- **WHAT TO WORK ON**:
Lay out every line of the data below as a Markdown table with the columns "Row" and "Text line", numbering the rows in order and omitting blank lines. Leave the pictures out of the table.
•••••
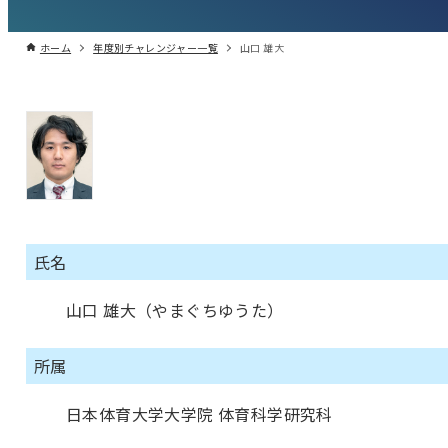
ホーム
年度別チャレンジャー一覧
山口 雄大
氏名
山口 雄大（やまぐちゆうた）
所属
日本体育大学大学院 体育科学研究科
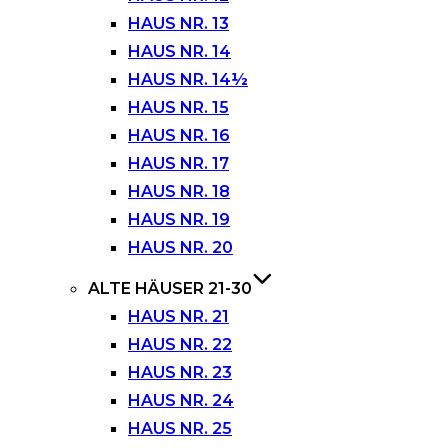
HAUS NR. 13
HAUS NR. 14
HAUS NR. 14½
HAUS NR. 15
HAUS NR. 16
HAUS NR. 17
HAUS NR. 18
HAUS NR. 19
HAUS NR. 20
ALTE HÄUSER 21-30
HAUS NR. 21
HAUS NR. 22
HAUS NR. 23
HAUS NR. 24
HAUS NR. 25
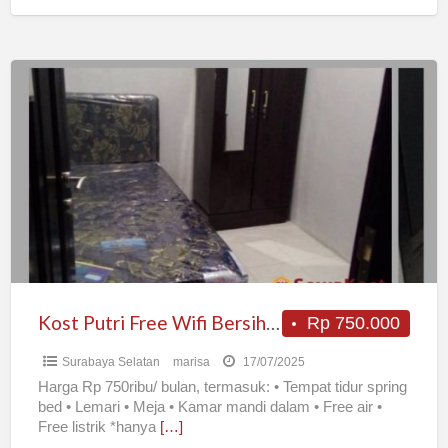
Kost
Putri
Free
Wifi
Bersih
dan
Nyaman
Kost Putri Free Wifi Bersih dan Nyaman
Rp 750.000
Surabaya Selatan
marisa
17/07/2025
Harga Rp 750ribu/ bulan, termasuk: • Tempat tidur spring
bed • Lemari • Meja • Kamar mandi dalam • Free air •
Free listrik *hanya
[…]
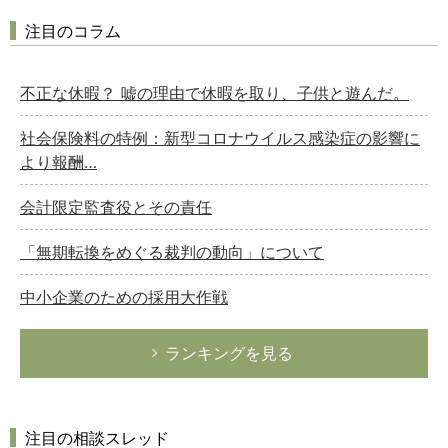
注目のコラム
不正な休暇？ 嘘の理由で休暇を取り、子供と遊んだ。
社会保険料の特例：新型コロナウイルス感染症の影響に
より報酬…
会計限定監査役とその責任
「無期転換をめぐる裁判の動向」について
中小企業のための採用大作戦
ランキングを見る
注目の相談スレッド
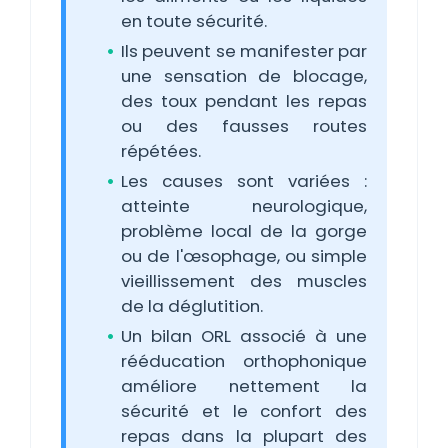
en toute sécurité.
Ils peuvent se manifester par
une sensation de blocage,
des toux pendant les repas
ou des fausses routes
répétées.
Les causes sont variées :
atteinte neurologique,
problème local de la gorge
ou de l'œsophage, ou simple
vieillissement des muscles
de la déglutition.
Un bilan ORL associé à une
rééducation orthophonique
améliore nettement la
sécurité et le confort des
repas dans la plupart des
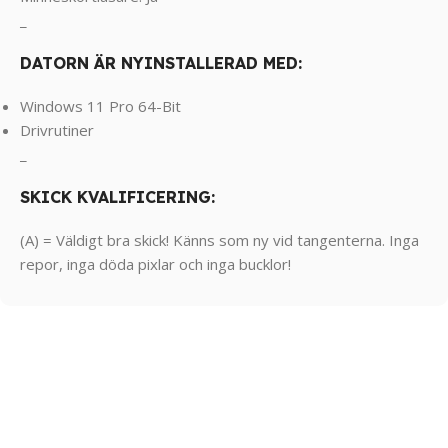
_
DATORN ÄR NYINSTALLERAD MED:
Windows 11 Pro 64-Bit
Drivrutiner
_
SKICK KVALIFICERING:
(A) = Väldigt bra skick! Känns som ny vid tangenterna. Inga
repor, inga döda pixlar och inga bucklor!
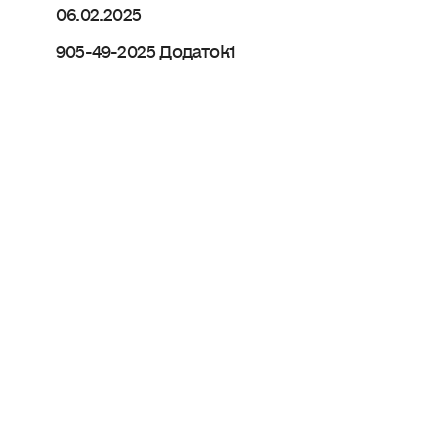
06.02.2025
905-49-2025 Додаток1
•••••
- **WRITTEN ANSWER**:
| Row | Text line |
|---|---|
| 1 | ホーム |
| 2 | 年度別チャレンジャー一覧 |
| 3 | 山口 雄大 |
| 4 | 氏名 |
| 5 | 山口 雄大（やまぐちゆうた） |
| 6 | 所属 |
| 7 | 日本体育大学大学院 体育科学研究科 |
| 8 | HAUS NR. 13 |
| 9 | HAUS NR. 14 |
| 10 | HAUS NR. 14½ |
| 11 | HAUS NR. 15 |
| 12 | HAUS NR. 16 |
| 13 | HAUS NR. 17 |
| 14 | HAUS NR. 18 |
| 15 | HAUS NR. 19 |
| 16 | HAUS NR. 20 |
| 17 | ALTE HÄUSER 21-30 |
| 18 | HAUS NR. 21 |
| 19 | HAUS NR. 22 |
| 20 | HAUS NR. 23 |
| 21 | HAUS NR. 24 |
| 22 | HAUS NR. 25 |
| 23 | Kost |
| 24 | Putri |
| 25 | Free |
| 26 | Wifi |
| 27 | Bersih |
| 28 | dan |
| 29 | Nyaman |
| 30 | Kost Putri Free Wifi Bersih dan Nyaman |
| 31 | Rp 750.000 |
| 32 | Surabaya Selatan |
| 33 | marisa |
| 34 | 17/07/2025 |
| 35 | Harga Rp 750ribu/ bulan, termasuk: • Tempat tidur spring |
| 36 | bed • Lemari • Meja • Kamar mandi dalam • Free air • |
| 37 | Free listrik *hanya |
| 38 | […] |
| 39 | 注目のコラム |
| 40 | 不正な休暇？ 嘘の理由で休暇を取り、子供と遊んだ。 |
| 41 | 社会保険料の特例：新型コロナウイルス感染症の影響に |
| 42 | より報酬… |
| 43 | 会計限定監査役とその責任 |
| 44 | 「無期転換をめぐる裁判の動向」について |
| 45 | 中小企業のための採用大作戦 |
| 46 | ランキングを見る |
| 47 | 注目の相談スレッド |
| 48 | en toute sécurité. |
| 49 | Ils peuvent se manifester par |
| 50 | une sensation de blocage, |
| 51 | des toux pendant les repas |
| 52 | ou des fausses routes |
| 53 | répétées. |
| 54 | Les causes sont variées : |
| 55 | atteinte neurologique, |
| 56 | problème local de la gorge |
| 57 | ou de l'œsophage, ou simple |
| 58 | vieillissement des muscles |
| 59 | de la déglutition. |
| 60 | Un bilan ORL associé à une |
| 61 | rééducation orthophonique |
| 62 | améliore nettement la |
| 63 | sécurité et le confort des |
| 64 | repas dans la plupart des |
| 65 | _ |
| 66 | DATORN ÄR NYINSTALLERAD MED: |
| 67 | Windows 11 Pro 64-Bit |
| 68 | Drivrutiner |
| 69 | _ |
| 70 | SKICK KVALIFICERING: |
| 71 | (A) = Väldigt bra skick! Känns som ny vid tangenterna. Inga |
| 72 | repor, inga döda pixlar och inga bucklor! |
| 73 | 06.02.2025 |
| 74 | 905-49-2025 Додаток1 |